*Required action A:* Update the passage on block expressions for Java, starting at "This seems like" and ending at "return is good.", by writing it out again with "parameter passing" replaced by "argument passing".
*Required action B:* Go on with the discussion of block expressions for Java, picking up after its final sentence.

*Text section:*
---+---

Neal Gafter: A parenthesized expression can now contain additional statements, for example declarations of temporary local variables to avoid recomputing a value used only within the expression. This feature is especially useful in machine-generated code.

A simple example:

double pi2 = (double pi = Math.PI ; pi*pi);

This is comparable to the equivalent JavaFX Script:

var pi2 = {var pi = Math.PI; pi*pi};

The proposal sounds like it should be eligible for Project Coin.

But will the Java community accept language proposals from a Microsoft employee (where Neal now works.)?

Oh, wait. Java did it once already: auto-boxing, annotations, and enums.



Re: Neal Gafter: Block Expressions For Java

That's a pretty small piece of sugar that might limit options in the future... After all it's not much more than contracting this valid java:

    double pi2;
    {
      double pi = Math.PI;
      pi2 = pi*pi;
    }

to this:
    double pi2; { double pi = Math.PI; pi2 = pi * pi; }

Re: Neal Gafter: Block Expressions For Java

This seems like inline block expressions only and not blocks that you can pass around, right? The syntax looks OK, though doesn't include an example of parameter passing into the block. The implicit return is good.

---+---

Dataset excerpts:
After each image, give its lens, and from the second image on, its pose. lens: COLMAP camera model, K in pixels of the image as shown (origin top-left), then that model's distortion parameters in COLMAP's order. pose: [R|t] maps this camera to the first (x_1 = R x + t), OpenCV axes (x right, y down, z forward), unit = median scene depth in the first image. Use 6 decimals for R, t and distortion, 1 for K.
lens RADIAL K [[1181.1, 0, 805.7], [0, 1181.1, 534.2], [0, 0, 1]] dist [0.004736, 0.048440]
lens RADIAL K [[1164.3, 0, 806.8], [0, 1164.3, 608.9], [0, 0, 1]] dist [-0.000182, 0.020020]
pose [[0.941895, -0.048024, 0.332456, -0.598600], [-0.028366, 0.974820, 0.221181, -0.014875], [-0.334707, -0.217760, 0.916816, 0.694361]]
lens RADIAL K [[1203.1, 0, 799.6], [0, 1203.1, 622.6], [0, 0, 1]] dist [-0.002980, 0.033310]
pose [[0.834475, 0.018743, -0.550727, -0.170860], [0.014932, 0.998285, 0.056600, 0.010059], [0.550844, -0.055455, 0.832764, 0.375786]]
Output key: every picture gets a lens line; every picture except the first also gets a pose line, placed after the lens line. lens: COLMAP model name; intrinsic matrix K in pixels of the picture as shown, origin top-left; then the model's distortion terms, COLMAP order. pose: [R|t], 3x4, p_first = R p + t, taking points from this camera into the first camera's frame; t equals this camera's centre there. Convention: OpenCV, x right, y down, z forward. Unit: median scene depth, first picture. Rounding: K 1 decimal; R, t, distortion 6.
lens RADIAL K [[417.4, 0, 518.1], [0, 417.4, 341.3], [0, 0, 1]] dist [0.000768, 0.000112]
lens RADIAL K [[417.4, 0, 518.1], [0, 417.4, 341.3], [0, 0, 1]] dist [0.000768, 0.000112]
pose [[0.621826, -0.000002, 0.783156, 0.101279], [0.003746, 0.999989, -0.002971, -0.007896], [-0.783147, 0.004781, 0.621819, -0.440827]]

---+---

*Written reply A:*
This seems like inline block expressions only and not blocks that you can pass around, right? The syntax looks OK, though doesn't include an example of argument passing into the block. The implicit return is good.

*Written reply B:*
Re: Neal Gafter: Block Expressions For Java

But, Mario, This is Java, where we literally debate new language features to death.

Having said that, I think something like the following might work:

{double => double} area = (double r => double pi = Math.PI; pi*r*r);

Re: Neal Gafter: Block Expressions For Java

I guess I really don't understand the point of this. I expect the compiler to notice that something's already been computed and optimize for me. That's its job.

As far as the "area of a circle" example goes, it looks cryptic. Someone who hasn't seen Java will not understand it. However they would likely understand
double area(double radius)
{
   return pi * radius * radius;
}
But then, I am old school,
Randy

Re: Neal Gafter: Block Expressions For Java

Anyone else than me getting tired of reading about new language and productivity features only to get disappointed? Certain existing languages (C#) and upcoming ones (Fan) looks more and more appealing.

Block Expressions For Java

Even as a hard-core java programmer, I've always admired VB's "with" keyword using parenthesis. E.g.
StringBuilder sb = new StringBuilder();
with sb {
  .append("Hello");
  .append(" ");
  .append("World");
}
It gives the Builder pattern to any object. It's just syntactic sugar.

Re: Neal Gafter: Block Expressions For Java

So, here is the "new way" followed by the "old way".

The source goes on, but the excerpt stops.